WHAT THE EXERCISE ASKS:
Print out each record, keeping it identical to the original.

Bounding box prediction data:

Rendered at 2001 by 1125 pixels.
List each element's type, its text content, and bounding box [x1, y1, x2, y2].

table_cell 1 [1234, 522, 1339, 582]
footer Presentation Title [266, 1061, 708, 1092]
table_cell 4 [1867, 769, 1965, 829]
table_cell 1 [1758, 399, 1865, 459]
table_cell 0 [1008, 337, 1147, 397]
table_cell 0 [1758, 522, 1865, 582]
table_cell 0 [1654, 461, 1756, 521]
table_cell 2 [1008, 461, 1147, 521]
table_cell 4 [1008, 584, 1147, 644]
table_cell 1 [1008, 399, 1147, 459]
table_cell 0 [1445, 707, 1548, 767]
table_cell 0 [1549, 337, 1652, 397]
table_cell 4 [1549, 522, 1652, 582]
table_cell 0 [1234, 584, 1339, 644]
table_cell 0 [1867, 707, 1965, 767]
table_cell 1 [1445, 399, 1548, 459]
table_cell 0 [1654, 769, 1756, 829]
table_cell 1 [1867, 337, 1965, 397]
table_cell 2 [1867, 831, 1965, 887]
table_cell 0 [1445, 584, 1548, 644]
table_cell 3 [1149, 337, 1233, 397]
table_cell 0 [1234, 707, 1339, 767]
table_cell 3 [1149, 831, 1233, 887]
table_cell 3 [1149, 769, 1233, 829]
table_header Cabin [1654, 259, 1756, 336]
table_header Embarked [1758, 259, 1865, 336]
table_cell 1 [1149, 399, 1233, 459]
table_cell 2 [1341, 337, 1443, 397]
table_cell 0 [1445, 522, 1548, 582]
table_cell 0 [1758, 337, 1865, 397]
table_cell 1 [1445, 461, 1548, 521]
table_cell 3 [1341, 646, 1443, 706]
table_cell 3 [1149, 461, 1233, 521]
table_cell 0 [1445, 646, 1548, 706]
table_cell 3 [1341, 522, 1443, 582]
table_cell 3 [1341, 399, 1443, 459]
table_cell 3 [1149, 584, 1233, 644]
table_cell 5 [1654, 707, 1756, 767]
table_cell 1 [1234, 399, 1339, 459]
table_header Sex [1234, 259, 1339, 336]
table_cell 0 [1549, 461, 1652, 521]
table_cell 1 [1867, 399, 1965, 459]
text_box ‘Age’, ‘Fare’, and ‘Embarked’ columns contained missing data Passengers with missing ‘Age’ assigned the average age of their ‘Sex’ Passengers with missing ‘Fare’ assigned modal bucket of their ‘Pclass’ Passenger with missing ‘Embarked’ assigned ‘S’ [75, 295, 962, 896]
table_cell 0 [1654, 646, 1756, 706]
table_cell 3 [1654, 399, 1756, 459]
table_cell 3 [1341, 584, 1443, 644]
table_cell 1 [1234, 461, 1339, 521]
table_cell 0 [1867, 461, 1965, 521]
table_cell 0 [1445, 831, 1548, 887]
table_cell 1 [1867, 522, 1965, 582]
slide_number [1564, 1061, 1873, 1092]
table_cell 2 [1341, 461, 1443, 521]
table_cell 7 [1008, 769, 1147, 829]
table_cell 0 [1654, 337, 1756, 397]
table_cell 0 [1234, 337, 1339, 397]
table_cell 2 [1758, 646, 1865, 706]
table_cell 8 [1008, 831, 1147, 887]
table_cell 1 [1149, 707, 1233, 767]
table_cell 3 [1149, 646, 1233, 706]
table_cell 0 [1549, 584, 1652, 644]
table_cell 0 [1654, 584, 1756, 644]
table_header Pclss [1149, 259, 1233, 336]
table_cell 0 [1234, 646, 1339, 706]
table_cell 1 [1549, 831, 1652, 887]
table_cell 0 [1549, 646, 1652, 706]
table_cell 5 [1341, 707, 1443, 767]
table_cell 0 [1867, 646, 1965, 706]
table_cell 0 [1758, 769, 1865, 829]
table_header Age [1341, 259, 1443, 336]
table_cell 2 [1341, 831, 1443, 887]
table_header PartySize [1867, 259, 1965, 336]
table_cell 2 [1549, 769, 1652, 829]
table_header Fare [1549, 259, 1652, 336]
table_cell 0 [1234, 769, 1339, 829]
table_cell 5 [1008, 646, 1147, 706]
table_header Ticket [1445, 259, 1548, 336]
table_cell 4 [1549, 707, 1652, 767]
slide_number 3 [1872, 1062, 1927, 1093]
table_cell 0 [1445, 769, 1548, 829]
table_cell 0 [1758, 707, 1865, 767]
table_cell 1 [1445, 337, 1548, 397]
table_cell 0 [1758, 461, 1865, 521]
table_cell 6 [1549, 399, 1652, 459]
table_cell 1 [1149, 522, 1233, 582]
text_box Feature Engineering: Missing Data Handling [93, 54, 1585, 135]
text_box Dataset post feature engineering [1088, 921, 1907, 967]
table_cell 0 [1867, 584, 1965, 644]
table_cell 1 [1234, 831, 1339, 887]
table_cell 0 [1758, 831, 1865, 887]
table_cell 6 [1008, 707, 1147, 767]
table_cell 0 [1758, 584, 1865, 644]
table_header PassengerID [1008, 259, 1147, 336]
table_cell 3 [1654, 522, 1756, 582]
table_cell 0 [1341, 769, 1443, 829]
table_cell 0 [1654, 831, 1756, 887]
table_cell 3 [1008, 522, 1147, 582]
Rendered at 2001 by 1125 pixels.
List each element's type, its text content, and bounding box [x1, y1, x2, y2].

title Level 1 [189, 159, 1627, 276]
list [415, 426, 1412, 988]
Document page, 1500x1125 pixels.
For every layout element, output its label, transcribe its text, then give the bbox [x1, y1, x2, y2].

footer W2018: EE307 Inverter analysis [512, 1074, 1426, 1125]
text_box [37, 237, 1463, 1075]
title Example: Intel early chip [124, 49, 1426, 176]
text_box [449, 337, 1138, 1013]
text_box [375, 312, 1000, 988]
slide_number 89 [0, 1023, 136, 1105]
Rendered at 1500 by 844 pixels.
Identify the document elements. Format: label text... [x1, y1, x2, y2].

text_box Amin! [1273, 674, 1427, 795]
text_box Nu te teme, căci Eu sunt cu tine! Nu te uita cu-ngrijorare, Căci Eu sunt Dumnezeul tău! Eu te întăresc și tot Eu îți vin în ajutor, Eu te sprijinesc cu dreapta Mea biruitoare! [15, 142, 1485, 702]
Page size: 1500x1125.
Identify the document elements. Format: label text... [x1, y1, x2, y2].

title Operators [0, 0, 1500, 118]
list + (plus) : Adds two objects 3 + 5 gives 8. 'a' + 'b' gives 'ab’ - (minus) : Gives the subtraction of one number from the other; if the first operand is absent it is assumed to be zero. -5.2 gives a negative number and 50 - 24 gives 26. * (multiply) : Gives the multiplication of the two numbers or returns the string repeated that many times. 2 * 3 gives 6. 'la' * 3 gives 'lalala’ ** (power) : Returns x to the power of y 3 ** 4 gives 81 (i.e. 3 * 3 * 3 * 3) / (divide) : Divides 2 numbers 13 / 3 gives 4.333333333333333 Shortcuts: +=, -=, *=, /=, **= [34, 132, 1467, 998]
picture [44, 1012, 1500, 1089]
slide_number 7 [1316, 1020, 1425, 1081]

EXPECTED ANSWER:
Rendered at 2001 by 1125 pixels.
List each element's type, its text content, and bounding box [x1, y1, x2, y2].

table_cell 1 [1234, 522, 1339, 582]
footer Presentation Title [266, 1061, 708, 1092]
table_cell 4 [1867, 769, 1965, 829]
table_cell 1 [1758, 399, 1865, 459]
table_cell 0 [1008, 337, 1147, 397]
table_cell 0 [1758, 522, 1865, 582]
table_cell 0 [1654, 461, 1756, 521]
table_cell 2 [1008, 461, 1147, 521]
table_cell 4 [1008, 584, 1147, 644]
table_cell 1 [1008, 399, 1147, 459]
table_cell 0 [1445, 707, 1548, 767]
table_cell 0 [1549, 337, 1652, 397]
table_cell 4 [1549, 522, 1652, 582]
table_cell 0 [1234, 584, 1339, 644]
table_cell 0 [1867, 707, 1965, 767]
table_cell 1 [1445, 399, 1548, 459]
table_cell 0 [1654, 769, 1756, 829]
table_cell 1 [1867, 337, 1965, 397]
table_cell 2 [1867, 831, 1965, 887]
table_cell 0 [1445, 584, 1548, 644]
table_cell 3 [1149, 337, 1233, 397]
table_cell 0 [1234, 707, 1339, 767]
table_cell 3 [1149, 831, 1233, 887]
table_cell 3 [1149, 769, 1233, 829]
table_header Cabin [1654, 259, 1756, 336]
table_header Embarked [1758, 259, 1865, 336]
table_cell 1 [1149, 399, 1233, 459]
table_cell 2 [1341, 337, 1443, 397]
table_cell 0 [1445, 522, 1548, 582]
table_cell 0 [1758, 337, 1865, 397]
table_cell 1 [1445, 461, 1548, 521]
table_cell 3 [1341, 646, 1443, 706]
table_cell 3 [1149, 461, 1233, 521]
table_cell 0 [1445, 646, 1548, 706]
table_cell 3 [1341, 522, 1443, 582]
table_cell 3 [1341, 399, 1443, 459]
table_cell 3 [1149, 584, 1233, 644]
table_cell 5 [1654, 707, 1756, 767]
table_cell 1 [1234, 399, 1339, 459]
table_header Sex [1234, 259, 1339, 336]
table_cell 0 [1549, 461, 1652, 521]
table_cell 1 [1867, 399, 1965, 459]
text_box ‘Age’, ‘Fare’, and ‘Embarked’ columns contained missing data Passengers with missing ‘Age’ assigned the average age of their ‘Sex’ Passengers with missing ‘Fare’ assigned modal bucket of their ‘Pclass’ Passenger with missing ‘Embarked’ assigned ‘S’ [75, 295, 962, 896]
table_cell 0 [1654, 646, 1756, 706]
table_cell 3 [1654, 399, 1756, 459]
table_cell 3 [1341, 584, 1443, 644]
table_cell 1 [1234, 461, 1339, 521]
table_cell 0 [1867, 461, 1965, 521]
table_cell 0 [1445, 831, 1548, 887]
table_cell 1 [1867, 522, 1965, 582]
slide_number [1564, 1061, 1873, 1092]
table_cell 2 [1341, 461, 1443, 521]
table_cell 7 [1008, 769, 1147, 829]
table_cell 0 [1654, 337, 1756, 397]
table_cell 0 [1234, 337, 1339, 397]
table_cell 2 [1758, 646, 1865, 706]
table_cell 8 [1008, 831, 1147, 887]
table_cell 1 [1149, 707, 1233, 767]
table_cell 3 [1149, 646, 1233, 706]
table_cell 0 [1549, 584, 1652, 644]
table_cell 0 [1654, 584, 1756, 644]
table_header Pclss [1149, 259, 1233, 336]
table_cell 0 [1234, 646, 1339, 706]
table_cell 1 [1549, 831, 1652, 887]
table_cell 0 [1549, 646, 1652, 706]
table_cell 5 [1341, 707, 1443, 767]
table_cell 0 [1867, 646, 1965, 706]
table_cell 0 [1758, 769, 1865, 829]
table_header Age [1341, 259, 1443, 336]
table_cell 2 [1341, 831, 1443, 887]
table_header PartySize [1867, 259, 1965, 336]
table_cell 2 [1549, 769, 1652, 829]
table_header Fare [1549, 259, 1652, 336]
table_cell 0 [1234, 769, 1339, 829]
table_cell 5 [1008, 646, 1147, 706]
table_header Ticket [1445, 259, 1548, 336]
table_cell 4 [1549, 707, 1652, 767]
slide_number 3 [1872, 1062, 1927, 1093]
table_cell 0 [1445, 769, 1548, 829]
table_cell 0 [1758, 707, 1865, 767]
table_cell 1 [1445, 337, 1548, 397]
table_cell 0 [1758, 461, 1865, 521]
table_cell 6 [1549, 399, 1652, 459]
table_cell 1 [1149, 522, 1233, 582]
text_box Feature Engineering: Missing Data Handling [93, 54, 1585, 135]
text_box Dataset post feature engineering [1088, 921, 1907, 967]
table_cell 0 [1867, 584, 1965, 644]
table_cell 1 [1234, 831, 1339, 887]
table_cell 0 [1758, 831, 1865, 887]
table_cell 6 [1008, 707, 1147, 767]
table_cell 0 [1758, 584, 1865, 644]
table_header PassengerID [1008, 259, 1147, 336]
table_cell 3 [1654, 522, 1756, 582]
table_cell 0 [1341, 769, 1443, 829]
table_cell 0 [1654, 831, 1756, 887]
table_cell 3 [1008, 522, 1147, 582]
Rendered at 2001 by 1125 pixels.
List each element's type, its text content, and bounding box [x1, y1, x2, y2].

title Level 1 [189, 159, 1627, 276]
list [415, 426, 1412, 988]
Document page, 1500x1125 pixels.
For every layout element, output its label, transcribe its text, then give the bbox [x1, y1, x2, y2].

footer W2018: EE307 Inverter analysis [512, 1074, 1426, 1125]
text_box [37, 237, 1463, 1075]
title Example: Intel early chip [124, 49, 1426, 176]
text_box [449, 337, 1138, 1013]
text_box [375, 312, 1000, 988]
slide_number 89 [0, 1023, 136, 1105]
Rendered at 1500 by 844 pixels.
Identify the document elements. Format: label text... [x1, y1, x2, y2].

text_box Amin! [1273, 674, 1427, 795]
text_box Nu te teme, căci Eu sunt cu tine! Nu te uita cu-ngrijorare, Căci Eu sunt Dumnezeul tău! Eu te întăresc și tot Eu îți vin în ajutor, Eu te sprijinesc cu dreapta Mea biruitoare! [15, 142, 1485, 702]
Page size: 1500x1125.
Identify the document elements. Format: label text... [x1, y1, x2, y2].

title Operators [0, 0, 1500, 118]
list + (plus) : Adds two objects 3 + 5 gives 8. 'a' + 'b' gives 'ab’ - (minus) : Gives the subtraction of one number from the other; if the first operand is absent it is assumed to be zero. -5.2 gives a negative number and 50 - 24 gives 26. * (multiply) : Gives the multiplication of the two numbers or returns the string repeated that many times. 2 * 3 gives 6. 'la' * 3 gives 'lalala’ ** (power) : Returns x to the power of y 3 ** 4 gives 81 (i.e. 3 * 3 * 3 * 3) / (divide) : Divides 2 numbers 13 / 3 gives 4.333333333333333 Shortcuts: +=, -=, *=, /=, **= [34, 132, 1467, 998]
picture [44, 1012, 1500, 1089]
slide_number 7 [1316, 1020, 1425, 1081]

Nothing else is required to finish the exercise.